"KANDA" Par GHEZO †††
- Ryann
- 27 juin
- 3 min de lecture

Dès la première seconde de "KANDA," GHEZO ††† affirme une intention claire : il ne s’agit pas ici de musique pop grimée en “musique du monde”, mais d’un hommage sincère, né de la terre même des traditions vocales africaines. "KANDA" ne commence pas par une ligne de basse ou des nappes synthétiques, mais par de véritables échantillons vocaux africains – traditionnels, texturés, authentiques – posés comme éléments fondateurs. Ce choix atypique transforme l’EP en bien plus qu’un simple recueil de morceaux : il devient un archive vivante, une excavation respectueuse de voix ancestrales souvent reléguées au second plan dans la musique contemporaine. GHEZO †††, par ce processus, rend hommage avec une ferveur palpable : laisser ces voix guider la musique, plutôt que les ajouter en ornement, confère à "KANDA" un esprit curatorial, spirituel et profondément humain.
Le morceau phare, « Casablanca », cristallise cette démarche.

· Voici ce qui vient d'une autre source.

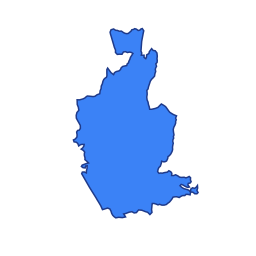 Eugênio de Castro, Rio Grande do Sul, Brazil, rotated 148°
{"feature_id": "56859067B78433093473596", "entity_name": "Eugênio de Castro", "entity_type": "district", "adm_level": 2, "iso_a3": "BRA", "parent_name": "Brazil", "parent_adm1": "Rio Grande do Sul", "projection": "natural_earth1", "projection_center": [-54.267, -28.578], "detail": "fine", "context": "isolated", "style": "filled", "palette": "blue", "viewbox_px": 256, "rotation_deg": 148, "n_neighbors": 0, "source": "geoboundaries", "source_scale": "gbopen_adm2", "svg_char_len": 3765}
<svg xmlns="http://www.w3.org/2000/svg" viewBox="0 0 256 256"><g transform="rotate(148 128 128)"><path d="M192.9,72.3L187.7,70.9L186.3,69.0L186.5,66.4L187.1,64.2L187.2,62.1L186.8,60.2L186.0,58.3L183.2,57.2L180.3,55.0L177.2,53.9L177.2,57.4L175.6,56.8L173.7,56.4L171.6,56.0L169.0,54.9L167.8,52.7L165.7,51.8L162.5,52.9L159.9,51.0L158.7,49.4L157.7,48.0L156.0,46.1L155.3,43.0L152.4,43.7L151.2,46.4L149.7,48.3L148.6,49.8L147.4,51.1L145.9,50.2L144.5,48.6L143.3,46.9L141.7,46.6L140.1,44.6L138.1,43.4L136.0,42.8L134.1,43.1L132.1,43.2L129.9,43.9L128.1,44.6L126.5,45.5L124.7,44.8L123.0,43.8L121.4,41.9L119.5,42.0L117.6,41.8L115.6,40.6L114.0,41.0L112.4,40.0L110.8,38.4L108.9,40.5L109.5,43.2L111.4,45.5L112.8,47.0L113.9,49.2L114.5,51.5L112.8,52.0L111.7,50.7L110.2,47.8L108.8,45.9L107.2,45.4L107.4,48.0L106.2,49.1L104.5,48.4L102.9,49.0L102.6,50.8L101.3,52.7L101.8,54.5L103.4,54.6L105.3,55.0L106.5,56.5L108.9,57.8L110.3,59.0L111.0,60.8L112.4,63.1L114.5,63.5L116.2,64.6L114.8,66.4L114.9,68.2L116.0,70.1L118.0,69.7L120.8,70.9L122.9,71.5L124.1,72.5L125.7,73.1L126.0,75.3L124.4,77.0L122.8,78.1L120.8,78.5L118.6,80.3L117.1,82.0L116.0,80.7L114.6,79.8L112.8,79.6L110.6,81.0L109.2,82.6L107.7,82.6L105.7,83.2L103.9,84.2L102.6,85.1L101.5,86.2L100.4,88.2L98.9,89.9L97.7,91.1L97.2,92.8L96.1,94.3L94.7,95.1L94.0,96.8L92.7,97.7L91.6,100.4L90.4,102.8L88.7,104.4L86.8,105.5L85.0,106.9L84.0,108.5L82.7,109.4L82.4,111.2L80.4,112.6L81.5,114.1L82.5,115.6L83.5,117.6L84.3,119.3L84.5,121.4L84.6,123.7L84.8,126.2L85.8,128.5L87.0,130.7L89.3,130.2L91.6,129.6L94.4,130.1L97.9,131.3L99.7,132.4L98.8,134.6L98.2,137.1L97.3,139.3L96.9,141.8L95.7,144.3L93.9,146.4L92.9,148.2L92.1,149.9L90.3,150.5L88.8,152.1L86.6,153.9L84.2,155.9L82.2,156.8L80.4,157.2L78.0,157.9L76.4,159.8L74.6,161.2L73.8,163.2L72.7,164.3L71.1,165.2L70.4,167.7L68.6,168.2L67.5,169.6L66.6,171.5L65.1,173.4L63.7,176.3L64.0,179.1L65.6,180.5L65.9,182.8L69.5,181.4L70.8,180.1L73.4,180.1L74.8,178.3L76.2,177.4L77.0,179.3L75.8,181.2L78.1,182.7L76.6,184.3L76.2,186.4L70.5,194.2L64.8,200.4L63.1,202.1L63.2,204.8L64.7,205.1L66.2,204.7L67.7,205.3L68.5,207.4L69.7,208.7L71.2,208.7L72.7,209.3L74.2,208.5L76.1,208.3L77.5,208.0L79.0,208.6L80.4,209.9L81.3,211.4L82.2,213.6L84.1,214.7L85.4,216.5L86.7,217.4L87.7,219.6L90.3,220.3L92.4,218.8L93.1,216.9L93.6,215.0L96.1,206.1L96.8,203.7L97.3,200.7L98.6,198.7L98.1,196.1L96.1,195.1L94.0,193.7L91.6,194.9L89.6,194.0L88.5,192.3L86.5,191.6L85.2,190.4L84.3,188.6L86.4,187.6L88.5,186.6L90.1,185.2L91.8,184.2L93.1,183.0L94.7,182.8L96.0,181.6L97.8,182.3L99.8,183.0L101.8,182.7L103.5,181.5L105.4,181.2L108.1,182.1L110.2,182.1L111.9,180.9L113.1,183.9L113.5,189.6L114.9,188.8L116.0,187.1L117.0,185.5L118.0,183.7L119.4,182.4L121.3,182.4L122.8,182.0L124.5,180.9L126.3,179.1L128.5,177.7L129.9,175.7L131.9,174.3L133.8,172.0L136.6,172.6L139.2,172.4L140.9,173.1L142.3,174.2L144.2,175.7L145.6,176.7L147.2,176.6L148.9,176.3L151.1,176.6L154.3,177.6L156.2,178.9L158.6,174.8L159.1,172.0L160.3,169.1L163.1,168.2L165.2,166.2L166.6,163.7L166.8,160.9L166.9,158.3L167.1,155.4L168.6,152.9L170.6,152.0L172.0,152.6L173.7,151.8L174.8,149.2L176.1,147.4L178.5,146.6L180.6,146.8L181.1,144.8L179.4,143.4L178.8,141.5L179.3,138.9L177.0,139.0L175.5,138.4L173.9,137.3L175.1,136.0L177.0,135.1L178.9,134.9L177.7,132.6L177.5,130.5L178.7,129.3L179.6,127.8L180.3,125.4L181.3,124.0L180.6,121.8L180.0,119.3L182.1,119.9L184.4,120.4L186.5,120.8L187.9,120.1L187.2,118.2L185.5,116.8L184.0,118.2L182.6,117.6L184.1,115.5L185.8,113.9L187.1,112.0L188.4,113.9L190.1,114.8L191.5,113.8L192.1,97.9L192.1,93.5L192.1,85.5L192.2,83.4L192.2,80.8L192.3,76.6L192.9,72.3ZM108.9,40.5L107.0,39.2L106.2,36.8L104.4,35.7L102.8,36.1L102.6,38.6L100.8,40.1L99.6,42.4L101.4,41.7L103.5,41.5L105.0,43.1L107.2,42.9L108.9,40.5Z" fill="#3b82f6" stroke="#1e3a8a" stroke-width="1.5"/></g></svg>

Il s’ouvre sur une voix venue des traditions subsahariennes, douce et grave, qui chante le nom de la ville marocaine avec une tendresse presque hypnotique. La voix est peu modifiée, simplement rehaussée d’une légère réverbération, conservant son grain, son accent et sa chaleur. La production électronique est discrète — une basse sourde, une percussion parcimonieuse, des nappes lumineuses — et ne cherche jamais à dominer. Elle entoure la voix, lui laisse toute sa place. Ce n’est pas un simple décor sonore, mais un écrin respectueux. L’interprète n’est pas un échantillon ; il devient le narrateur, le guide émotionnel de l’œuvre. GHEZO ††† construit ici un pont affectif et culturel entre l’Afrique du Nord et l’Afrique subsaharienne, dans une démarche bien éloignée de tout cliché.
L’ensemble de l’EP poursuit dans cette veine, avec subtilité et exigence. GHEZO ††† ne fusionne pas les genres de façon tape-à-l’œil. Il ne s’agit pas d’ajouter des percussions africaines à un morceau électronique. Ici, l’approche est harmonique : la musique est construite à partir d’une écoute attentive, d’un respect des sources. On y trouve des rythmes inspirés des polyrythmies ouest-africaines, des enregistrements d’ambiance — bruits de marché, murmures, vent — et des textures électroniques organiques, jamais synthétiques ni froides. À chaque instant, les voix conservent leur présence humaine. Elles respirent, vibrent, oscillent entre chant et incantation. Elles rappellent à l’auditeur que cette musique n’est pas une fiction de studio, mais une mémoire partagée.
Ce qui distingue "KANDA," c’est aussi son architecture émotionnelle. GHEZO ††† fait preuve d’une retenue remarquable. Il n’y a pas de montée épique, ni de drops tapageurs. La musique évolue lentement, par petites touches, laissant le silence jouer un rôle central. Une pause devient un souffle, un battement différé un instant de tension. GHEZO ††† comprend que l’espace peut être plus expressif qu’un excès de sons. Cela confère aux morceaux une dimension méditative. L’écoute devient une immersion. Là où tant d’albums cherchent à capter l’attention par la force, "KANDA" invite à l’introspection, à une écoute attentive, presque rituelle.
Le choix de ne pas “expliquer” est aussi un geste fort. Aucune note ne précise de quel pays vient un chant, dans quelle langue il est prononcé. Aucun discours manifeste n’accompagne l’œuvre. La musique parle d’elle-même. C’est un geste décolonial, discret mais puissant : ne pas traduire, ne pas réduire, ne pas exotiser. Juste écouter. Ces voix ont une histoire, une dignité. GHEZO ††† ne se pose pas en interprète, mais en passeur. En refusant de tout nommer ou de surcontextualiser, il rend hommage à l’autonomie de ces voix, les laissant vivre hors du regard occidental.
"KANDA" est un acte artistique rare dans notre époque de consommation rapide. Il ne cherche ni l’instantané, ni la viralité. Il exige du temps, de l’attention, et en retour, offre une richesse sonore et culturelle sans commune mesure. C’est un album de passage, de mémoire et de respect. Chaque piste est un couloir de résonances, un miroir de la pluralité africaine. Pour les amateurs de musique électronique expérimentale, de narration sonore, ou simplement de beauté sincère, "KANDA" est une œuvre incontournable. Avec cet EP, GHEZO ††† s’impose comme un créateur unique : à la fois archéologue du son, conteur moderne et artisan du lien culturel.